At Ajman University, local UAE accreditation has shifted from rigid inputs to an outcome-based framework, while the institution also maintains WASC (US) and QAA (UK) accreditation. Internally, Ajman sets its own quality bar above external standards, building strong evidence for everything it does.
Crucially, Dr Seghir described the cultural work required: when accreditation is announced, most stakeholders are neutral, many are resistant, and a minority are excited. Ajman deliberately mobilises that excited group to run workshops, raise awareness and gradually build teams who can “speak both languages” – innovation and accreditation.
For a university serving students from conflict-affected countries across the MENA region, he argued that societal impact – such as scholarships for under-represented communities or initiatives like a mobile dental clinic that has treated thousands of patients – should count at least as much as traditional research metrics.
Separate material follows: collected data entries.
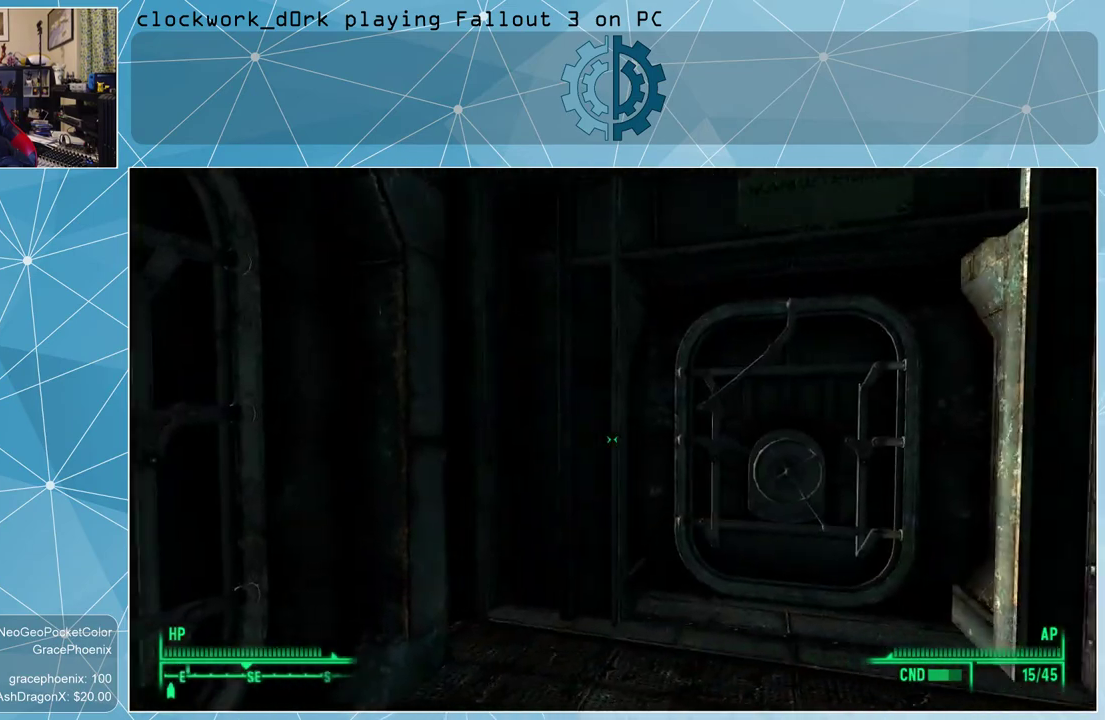
{"keys": ["w"], "mouse": [], "events": [[400, "w", "down"]]}
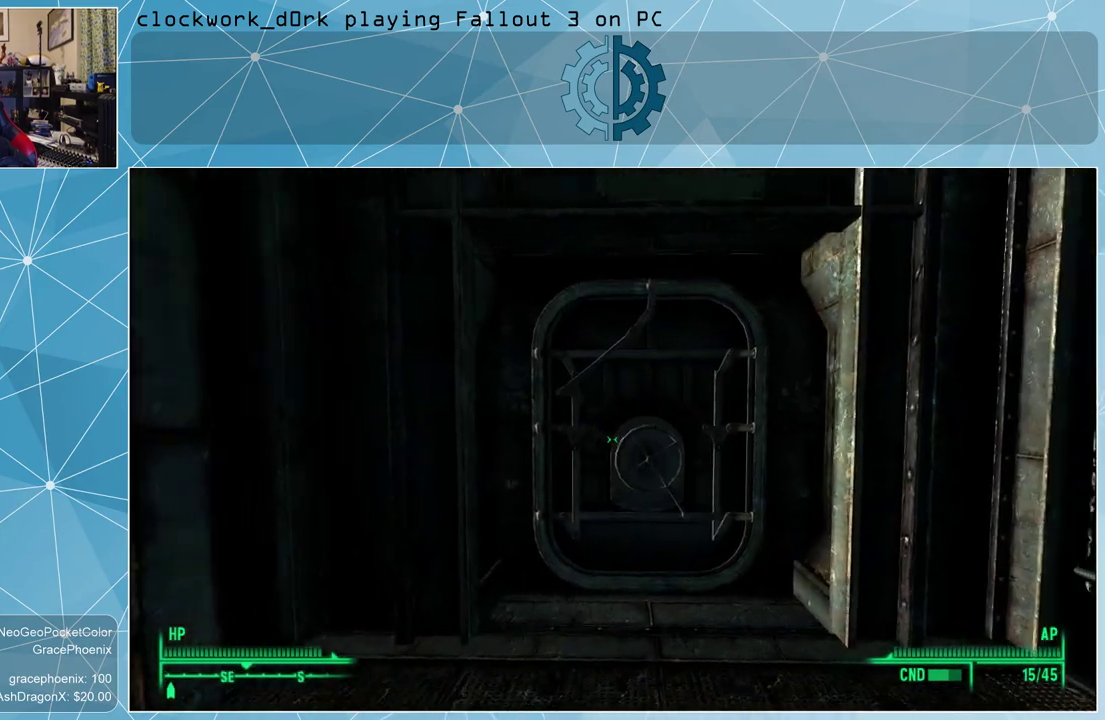
{"keys": [], "mouse": [], "events": [[300, "w", "up"]]}
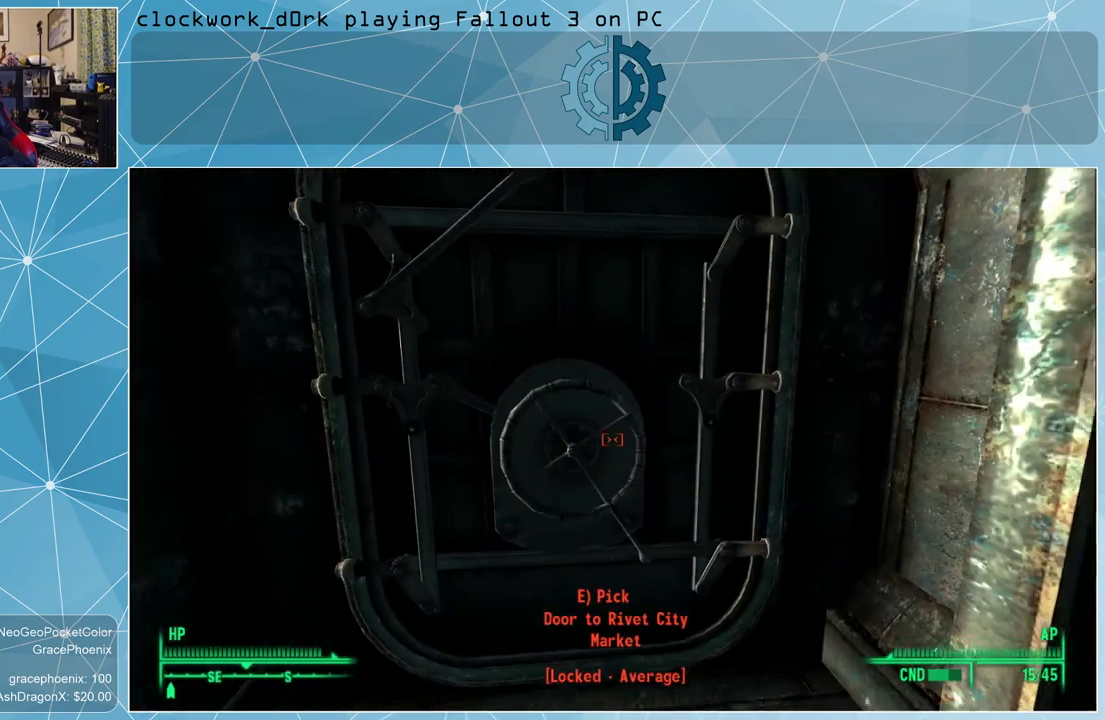
{"keys": [], "mouse": [], "events": []}
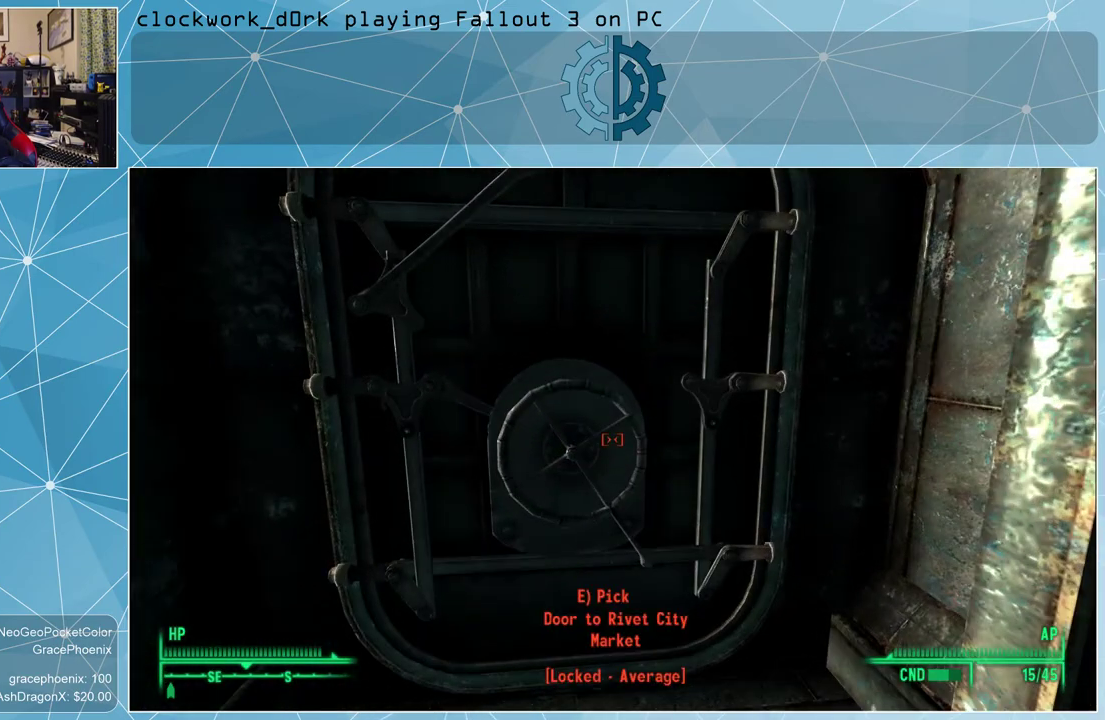
{"keys": [], "mouse": [], "events": []}
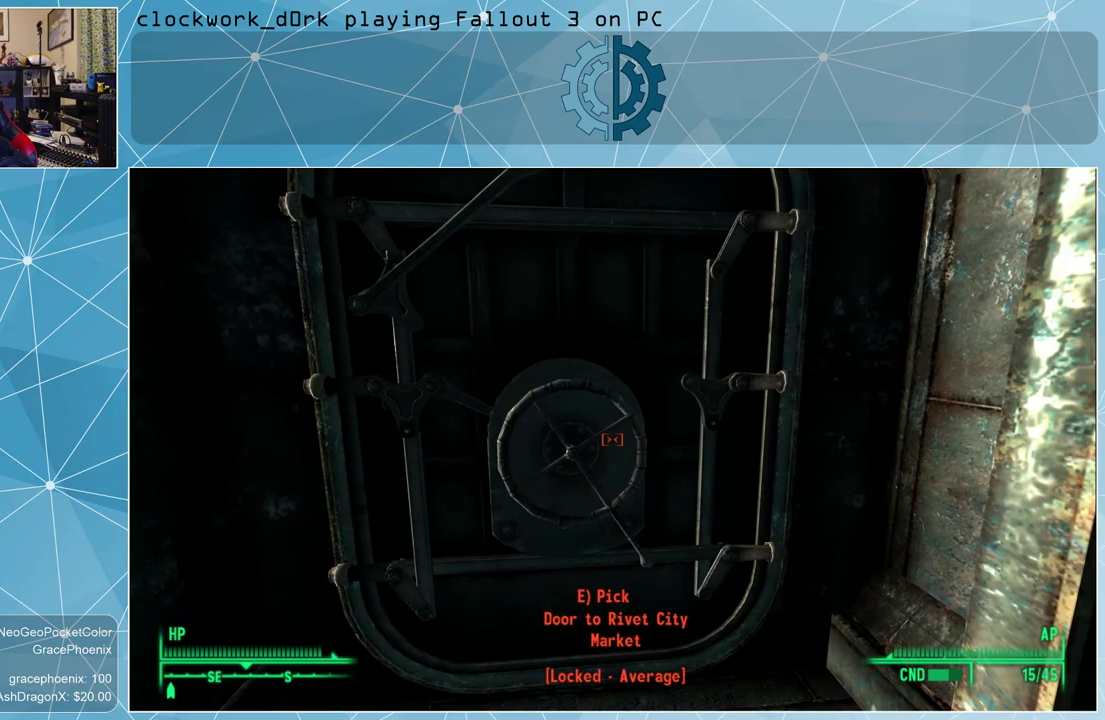
{"keys": ["s"], "mouse": [], "events": [[367, "s", "down"]]}
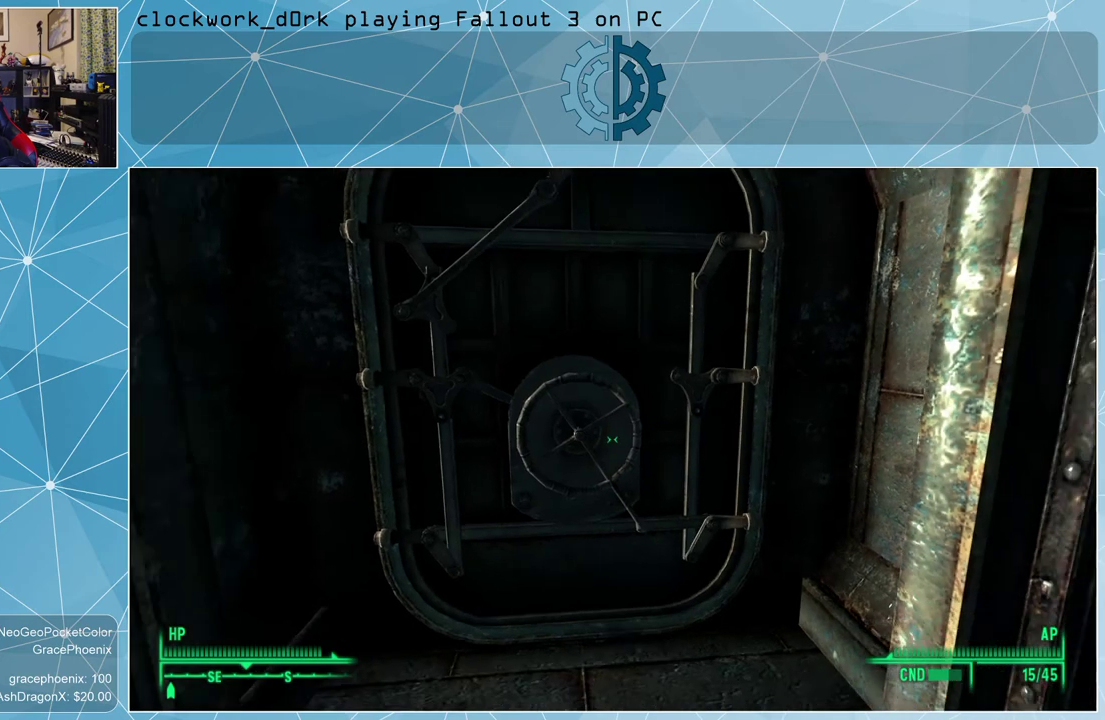
{"keys": [], "mouse": [], "events": [[133, "s", "up"]]}
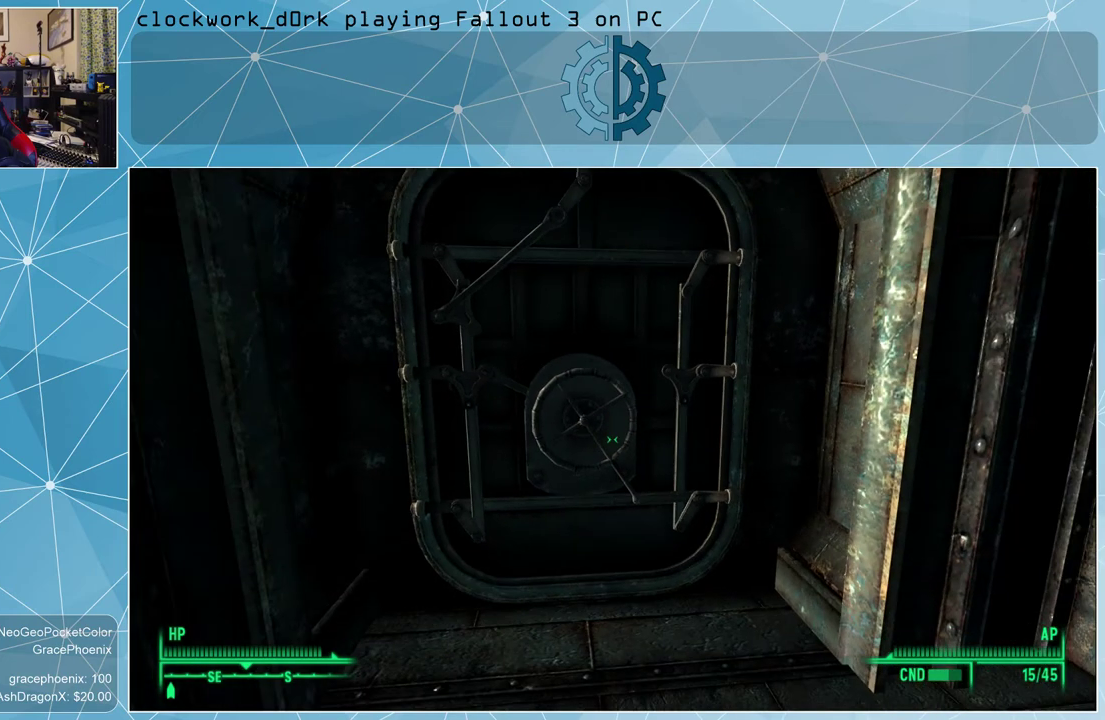
{"keys": [], "mouse": [], "events": []}
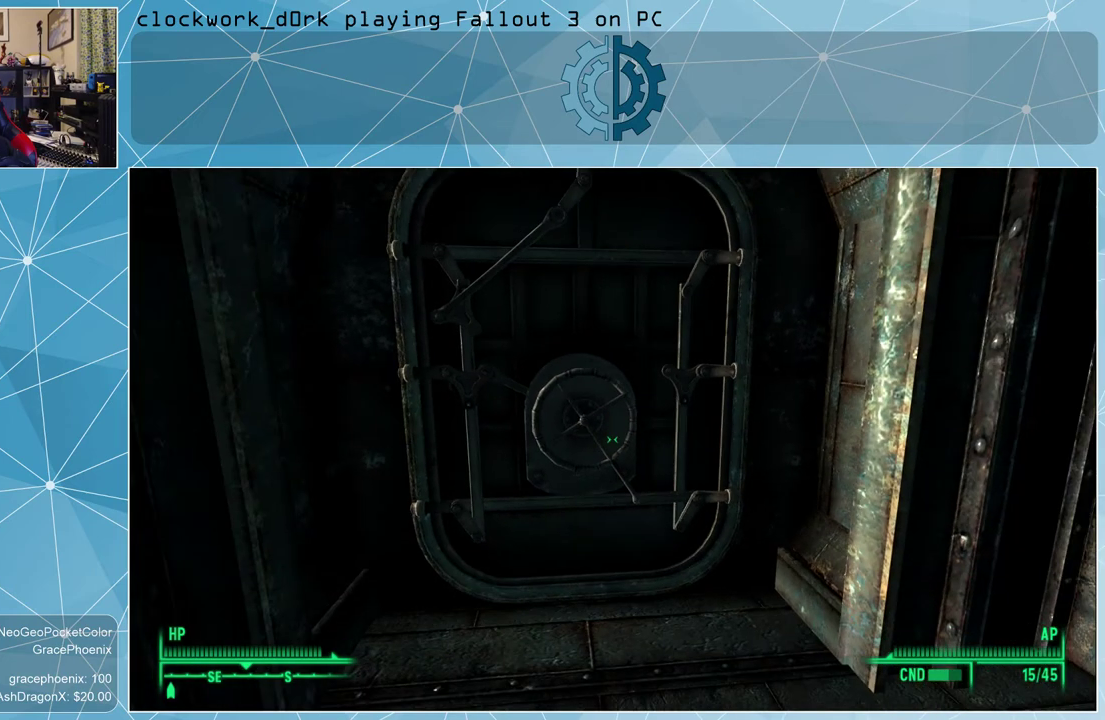
{"keys": [], "mouse": [], "events": []}
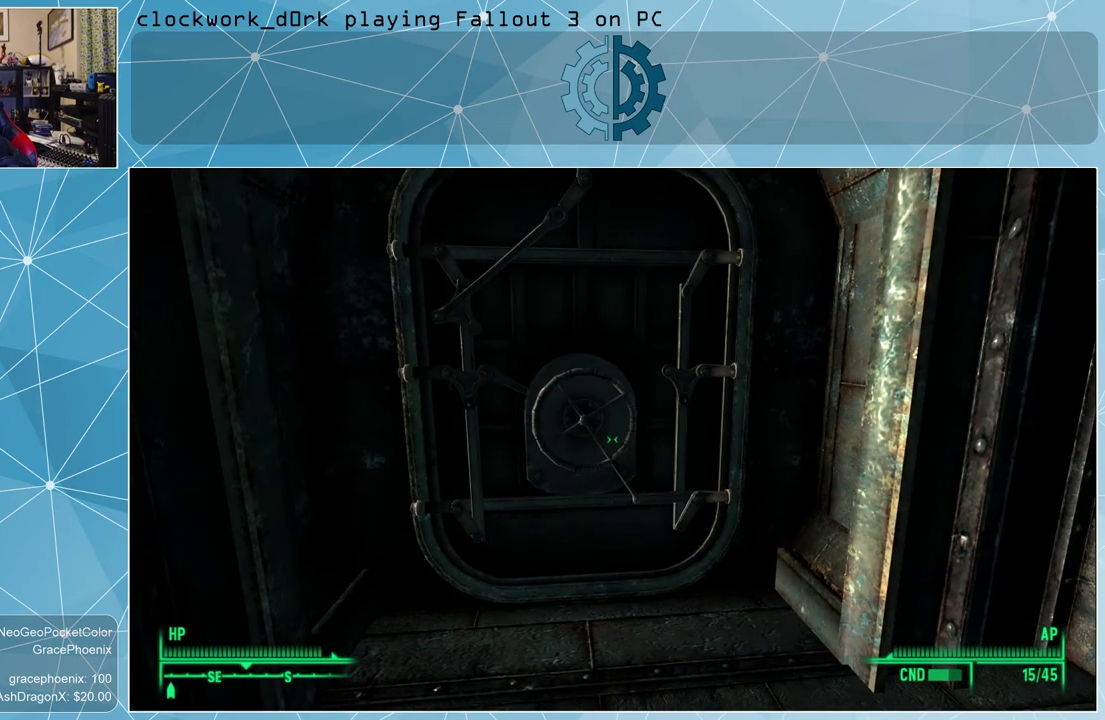
{"keys": [], "mouse": [], "events": []}
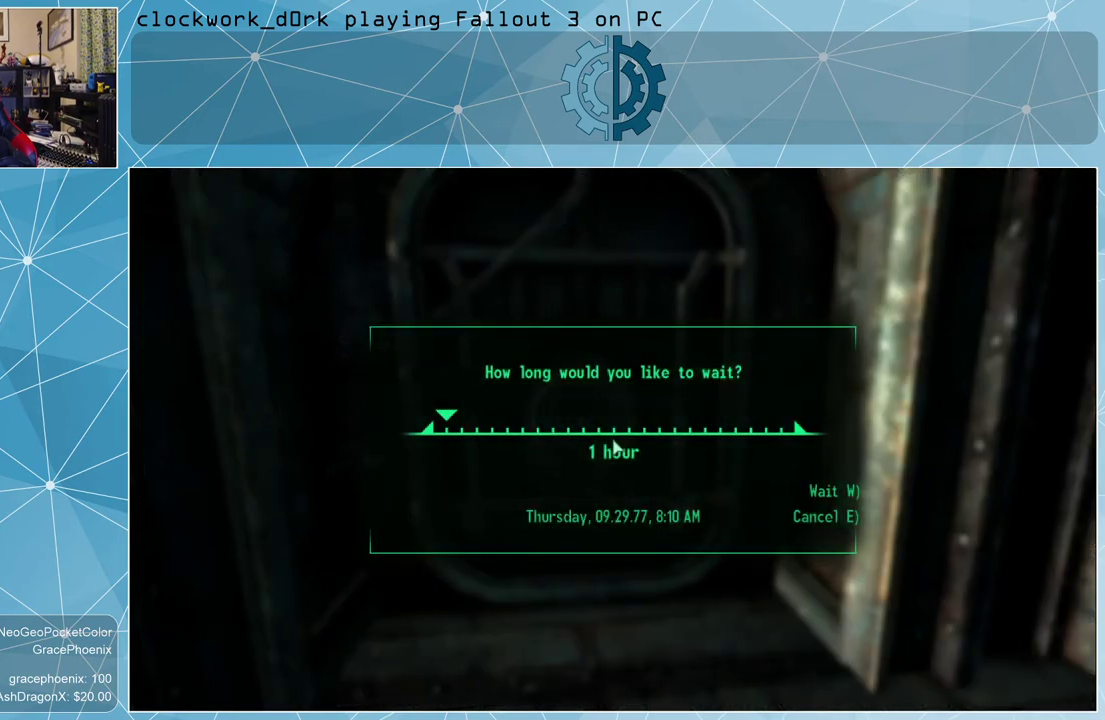
{"keys": [], "mouse": [], "events": []}
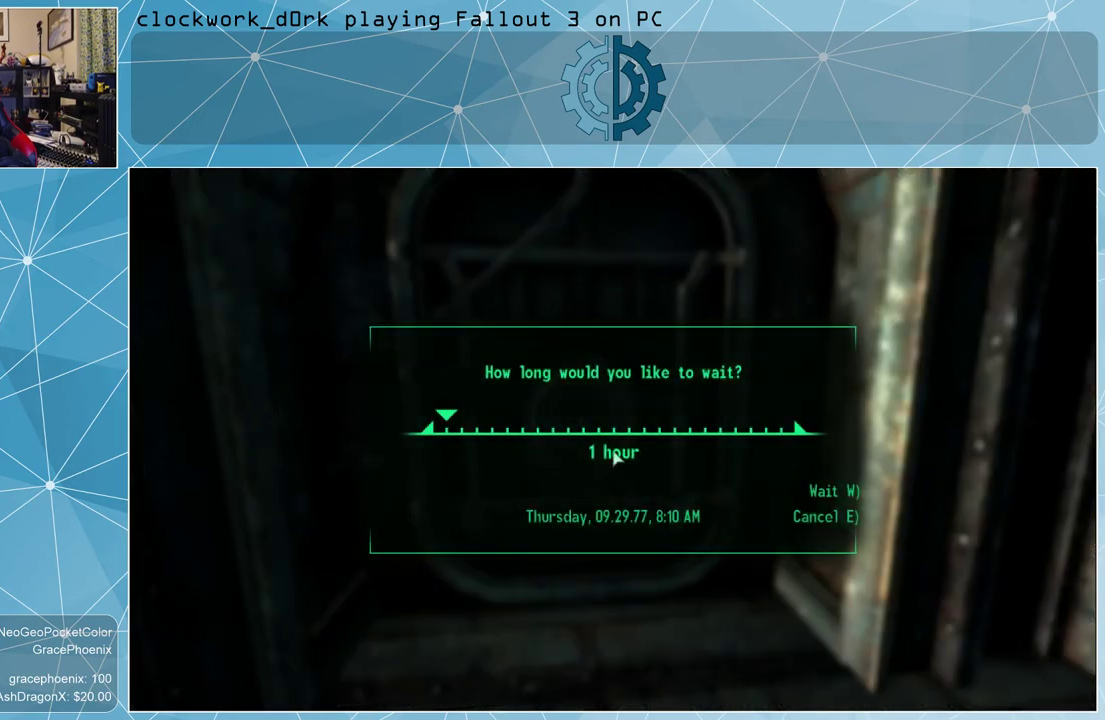
{"keys": [], "mouse": [], "events": []}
Regulation as signal of trust – and a spur to innovate
Representing UK business schools, Oliver Lowe framed higher education as a systemically important, highly regulated sector, comparable to aviation or finance - “Being in a regulated sector signals societal and economic importance.” Regulation, he argued, signals societal trust: we board planes and deposit money in banks because we believe standards are enforced.
Within this context, accreditation can be a powerful driver of innovation. CABS’ Small Business Charter, held by around half of UK business schools, recognises and accelerates innovation in supporting SMEs and entrepreneurs – from co-designed programmes with business to large-scale executive education initiatives such as the UK government’s Help to Grow Management programme.
Lowe emphasised that when regulators act as “critical friends”, using principles-based and proportionate oversight, they create the conditions for innovation. Tensions arise when political pressure leads to intrusive micromanagement (for example, around grade inflation), eroding trust and triggering defensiveness.

Mind the gap: Culture at the core
Across all three perspectives, the panel converged on one central idea: the real “gap” between innovation and accreditation is often cultural, not structural.
Bridging it requires:
- Explicitly linking innovations to accredited outcomes and societal impact
- Involving institutions in shaping evolving standards
- Viewing accreditation as continuous quality improvement, not box-ticking
- Using concrete case studies to shift mindsets on both sides
Done well, accreditation becomes not a brake on innovation, but a lever – providing legitimacy, structure and evidence for the changes institutions need to make in a rapidly evolving world.